Hey League!
I hope you are all well and sane as the holidays approach! Tomorrow is the Winter Solstice, which is one of my favorite days of the year because we start gaining daylight every day afterwards. As beautiful as some of them are, I do get tired of seeing the sunset at 3:45 PM.
I’ve learned to embrace the darkness of this time of year by engaging in more creative and introspective activities. But now that we have some decent snow, snowshoeing and backcountry skiing are on tap!
I often do a book review at the end of the year. This year, I thought I would do a broader list of my favorite things from the past year. It always reminds me of 3rd grade when we had to write our own rendition of the song “My Favorite Things” from A Sound of Music.
Books
Fiction:
Demon Copperhead by Barbara Kingsolver.
This was one of those books I couldn’t wait to see what happened next, but also didn’t want it to end. While the story takes place in Appalachia, I think anyone who has lived in or has family in a rural area will likely relate to the struggles of the characters. The author paints an accurate dichotomy of the beauty and heartbreak of living close to the land and family in a world that sometimes seems to no longer value those things.
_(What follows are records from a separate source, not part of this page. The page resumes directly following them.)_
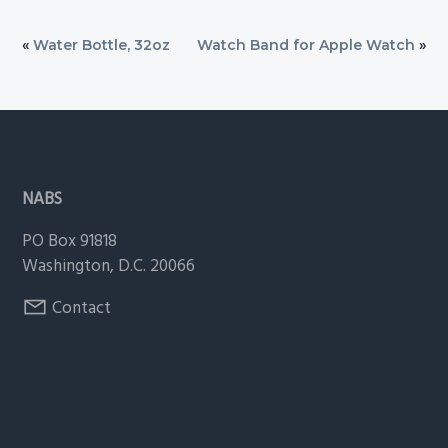
«
Water Bottle, 32oz
Watch Band for Apple Watch
»
Footer
NABS
PO Box 91818
Washington, D.C. 20066
Contact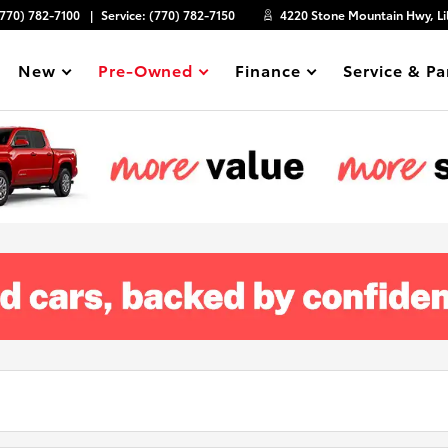
(770) 782-7100
Service:
(770) 782-7150
4220 Stone Mountain Hwy, Li
New
Pre-Owned
Finance
Service & Pa
Show
Show
Show
Show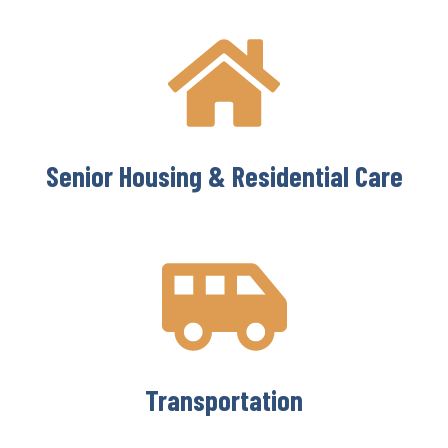
Senior Housing & Residential Care
Transportation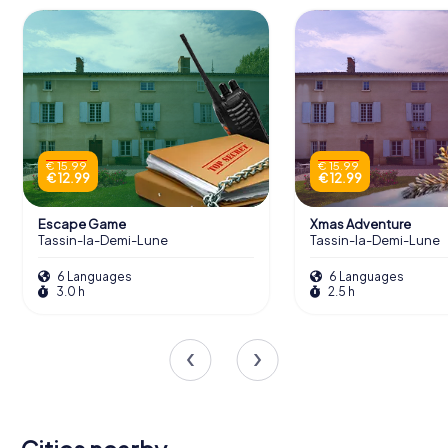
€ 15.99
€ 15.99
€ 12.99
€ 12.99
Escape Game
Xmas Adventure
Tassin-la-Demi-Lune
Tassin-la-Demi-Lune
6 Languages
6 Languages
3.0 h
2.5 h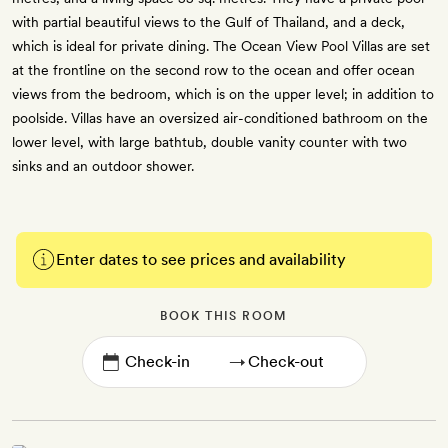
with partial beautiful views to the Gulf of Thailand, and a deck,
which is ideal for private dining. The Ocean View Pool Villas are set
at the frontline on the second row to the ocean and offer ocean
views from the bedroom, which is on the upper level; in addition to
poolside. Villas have an oversized air-conditioned bathroom on the
lower level, with large bathtub, double vanity counter with two
sinks and an outdoor shower.
Enter dates to see prices and availability
BOOK THIS ROOM
→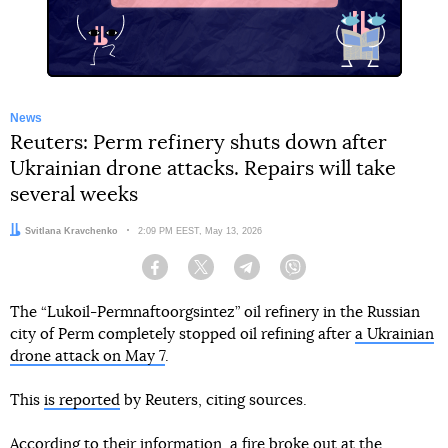
News
Reuters: Perm refinery shuts down after
Ukrainian drone attacks. Repairs will take
several weeks
Author:
Svitlana Kravchenko
Date:
2:09 PM EEST, May 13, 2026
Facebook
Twitter
Telegram
Viber
The “Lukoil-Permnaftoorgsintez” oil refinery in the Russian
city of Perm completely stopped oil refining after
a Ukrainian
drone attack on May 7
.
This
is reported
by Reuters, citing sources.
According to their information, a fire broke out at the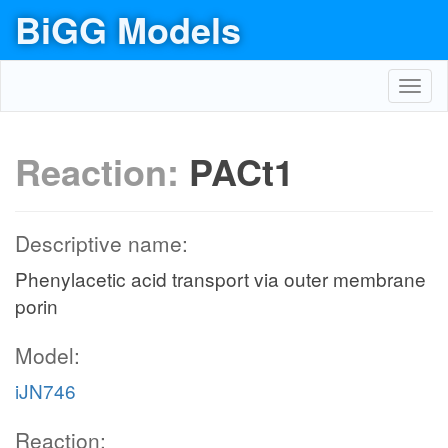
BiGG Models
Toggl
navig
Reaction:
PACt1
Descriptive name:
Phenylacetic acid transport via outer membrane
porin
Model:
iJN746
Reaction: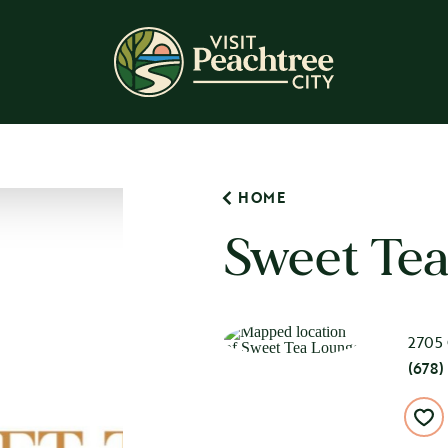
HOME
Sweet Te
2705 
(678)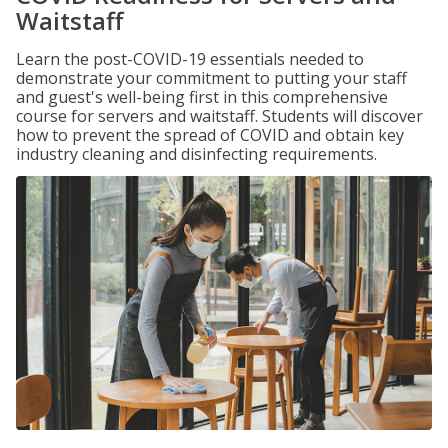
Waitstaff
Learn the post-COVID-19 essentials needed to
demonstrate your commitment to putting your staff
and guest's well-being first in this comprehensive
course for servers and waitstaff. Students will discover
how to prevent the spread of COVID and obtain key
industry cleaning and disinfecting requirements.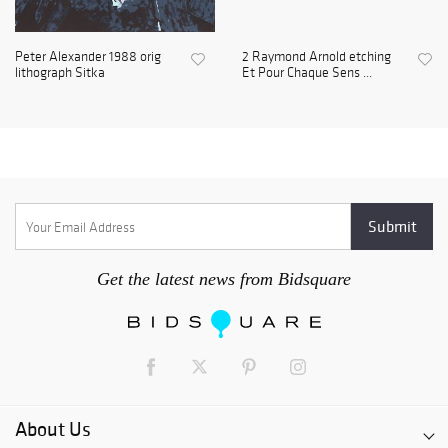
Peter Alexander 1988 orig
2 Raymond Arnold etching
lithograph Sitka
Et Pour Chaque Sens ...
Get the latest news from Bidsquare
About Us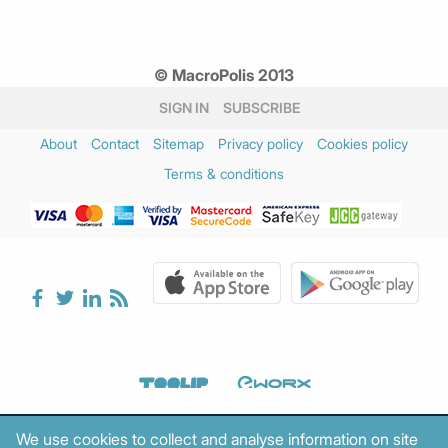
© MacroPolis 2013
SIGN IN
SUBSCRIBE
About
Contact
Sitemap
Privacy policy
Cookies policy
Terms & conditions
We use cookies to collect and analyse information on site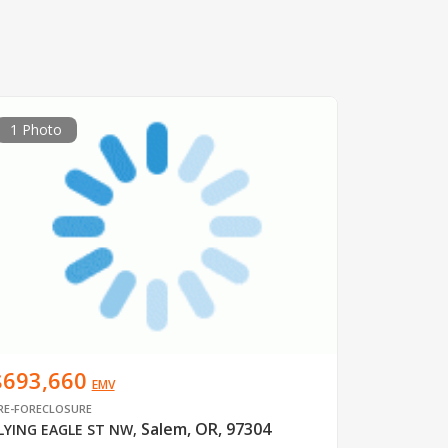
1 Photo
$693,660
EMV
RE-FORECLOSURE
Salem, OR, 97304
LYING EAGLE ST NW
,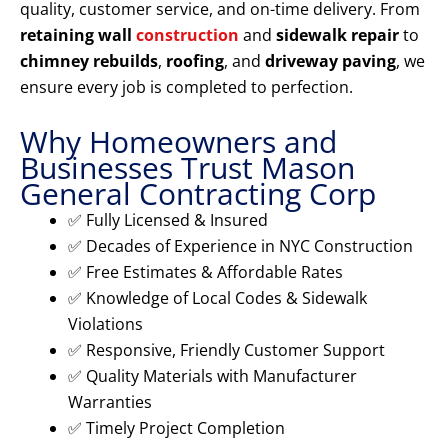
quality, customer service, and on-time delivery. From
retaining wall
construction
and
sidewalk repair
to
chimney rebuilds
,
roofing
, and
driveway paving
, we
ensure every job is completed to perfection.
Why Homeowners and
Businesses Trust Mason
General Contracting Corp
✅ Fully Licensed & Insured
✅ Decades of Experience in NYC Construction
✅ Free Estimates & Affordable Rates
✅ Knowledge of Local Codes & Sidewalk
Violations
✅ Responsive, Friendly Customer Support
✅ Quality Materials with Manufacturer
Warranties
✅ Timely Project Completion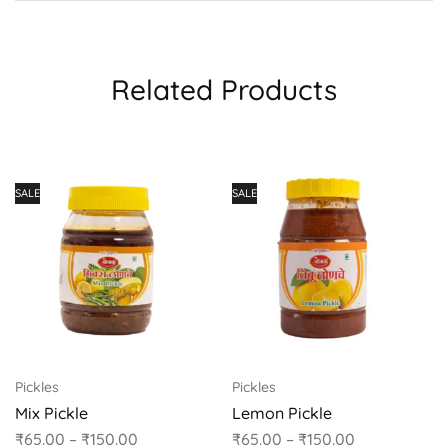
Related Products
SALE
SALE
Pickles
Pickles
Mix Pickle
Lemon Pickle
₹
65.00
–
₹
150.00
₹
65.00
–
₹
150.00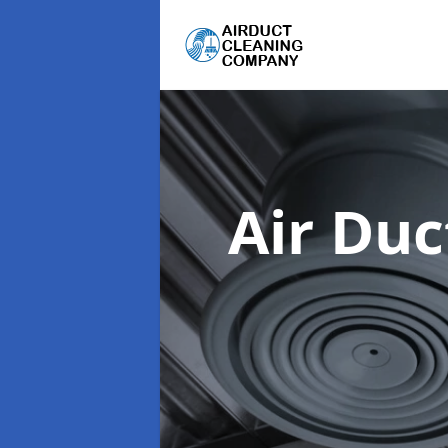
Air Du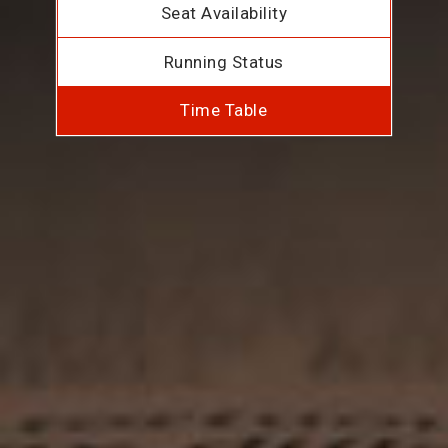
Seat Availability
Running Status
Time Table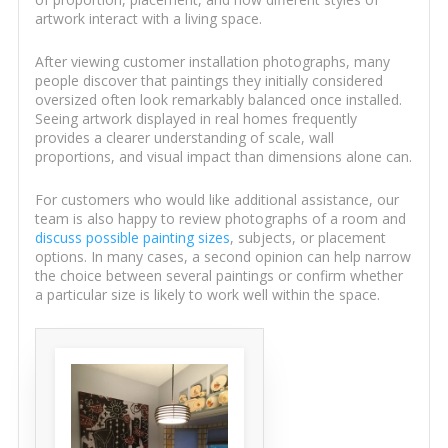
artwork interact with a living space.
After viewing customer installation photographs, many
people discover that paintings they initially considered
oversized often look remarkably balanced once installed.
Seeing artwork displayed in real homes frequently
provides a clearer understanding of scale, wall
proportions, and visual impact than dimensions alone can.
For customers who would like additional assistance, our
team is also happy to review photographs of a room and
discuss possible painting sizes
, subjects, or placement
options. In many cases, a second opinion can help narrow
the choice between several paintings or confirm whether
a particular size is likely to work well within the space.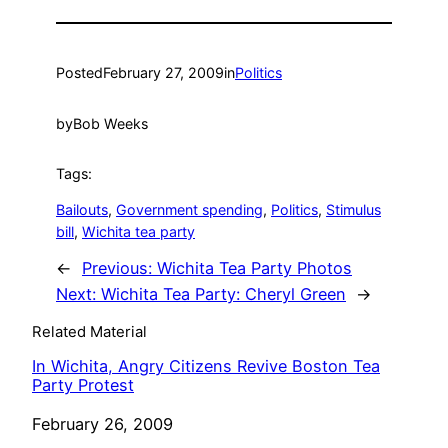
Posted
February 27, 2009
in
Politics
by
Bob Weeks
Tags:
Bailouts
, 
Government spending
, 
Politics
, 
Stimulus
bill
, 
Wichita tea party
←
Previous:
Wichita Tea Party Photos
Next:
Wichita Tea Party: Cheryl Green
→
Related Material
In Wichita, Angry Citizens Revive Boston Tea
Party Protest
Date
February 26, 2009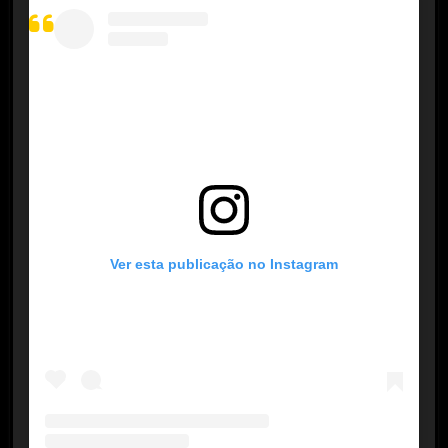
Ver esta publicação no Instagram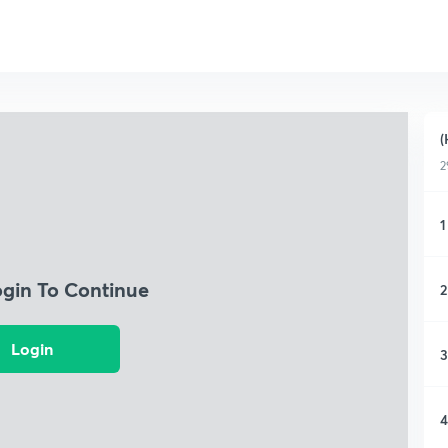
(
2
1
ogin To Continue
2
Login
3
4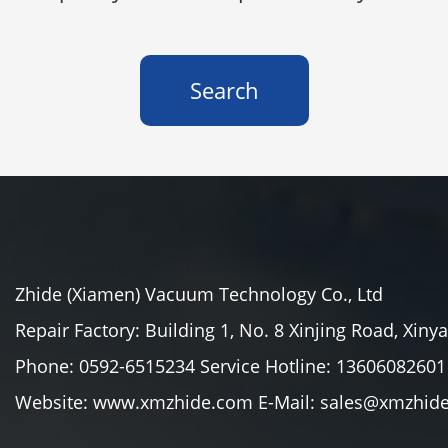
Search
Zhide (Xiamen) Vacuum Technology Co., Ltd
Repair Factory: Building 1, No. 8 Xinjing Road, Xiny
Phone: 0592-6515234 Service Hotline: 13606082601
Website: www.xmzhide.com E-Mail: sales@xmzhid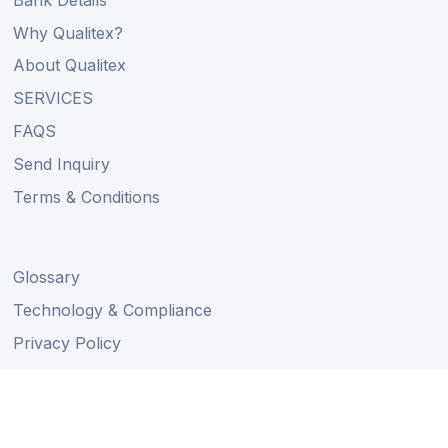
Why Qualitex?
About Qualitex
SERVICES
FAQS
Send Inquiry
Terms & Conditions
Glossary
Technology & Compliance
Privacy Policy
Find Your Dream Car
Auction Schedule
Shipping Schedule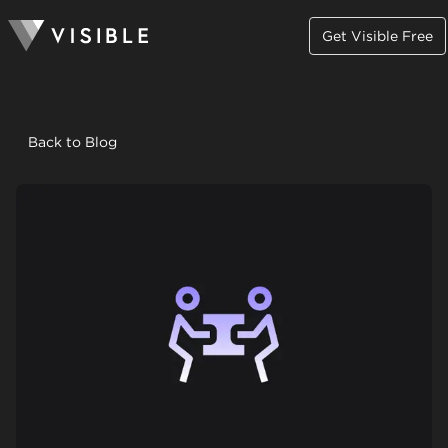
Get Visible Free
Back to Blog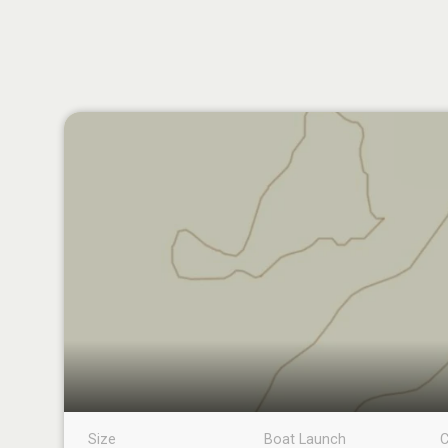
Size
Boat Launch
C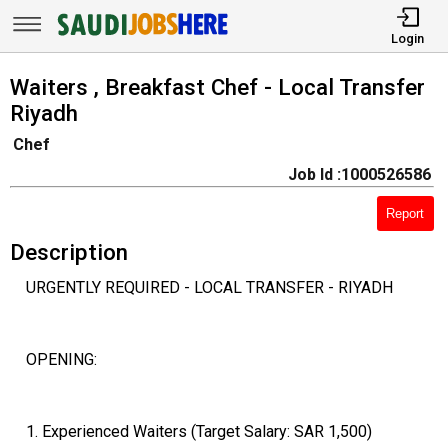
Login
Waiters , Breakfast Chef - Local Transfer
Riyadh
Chef
Job Id :1000526586
Report
Description
URGENTLY REQUIRED - LOCAL TRANSFER - RIYADH
OPENING:
1. Experienced Waiters (Target Salary: SAR 1,500)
In my favorite quote, the character is talking about the difference between having grown up in a rural area and visiting a large city: “Sounds, I missed most of all. There was noise but nothing behind it. I couldn’t get used to the blankness where there should have been bird gossip morning and evening, crickets at night, the buzzsaw of cicadas in August. I often had to stop and ask myself what season it was. I never realized what was holding me to my place on the planet of earth: that soundtrack. That, and leaf colors and what’s blooming in the roadside ditches this week, wild sweet peas or purple ironweed or goldenrod. And stars. A sky dark as sleep, not this hazy pinkish business. For a lot of us, that’s medicine. Required for the daily reboot.”
Non-Fiction
An Immense World: How Animal Senses Reveal a Hidden World Around Us by Ed Yong
This book has taken me a long time to read because it’s so packed with interesting information. It delves into the details of how the canine sense of smell works, how animals communicate using vibrations, how bees visualize their world, and how bats use their “sonar” among many other things. The most fascinating aspect for me is to compare what we know of other animals’ experiences to our own. There are so many things in the world we never see, hear, feel, smell, or taste. Aspects of the world that are completely hidden from us as we have shed our reliance on sensory systems in favor of our thinking brains. All of the things we are so sure of as a true experience of the world is, in reality, very limited.
Favorite quote:
“Our Umwelt [the world as we experience it] is still limited; it just doesn’t feel that way. To us, it feels all-encompassing. It is all that we know, and so we easily mistake it for all there is to know. This is an illusion, and one that every animal shares.”
Favorite Podcasts
Move Your DNA with Katy Bowman
This will always be at the top of my list. The things she finds to talk about in relation to how movement impacts and influences the body are amazing. She has an entire episode about coughing! I always learn something new and come away with increased appreciation for everything the human body does.
The Alone Podcast
I don’t watch a lot of TV but I do enjoy “Alone.” The podcast interviews contestants and digs into the details of what actually happens on the show, what they are allowed to do, what stuff is missing from the footage and so on. I enjoy the resourcefulness of the contestants and I wish the show covered more of that and allowed more of it. I think that is one of the greatest strengths of humans – our ability to imagine something different and bring it into being in creative ways.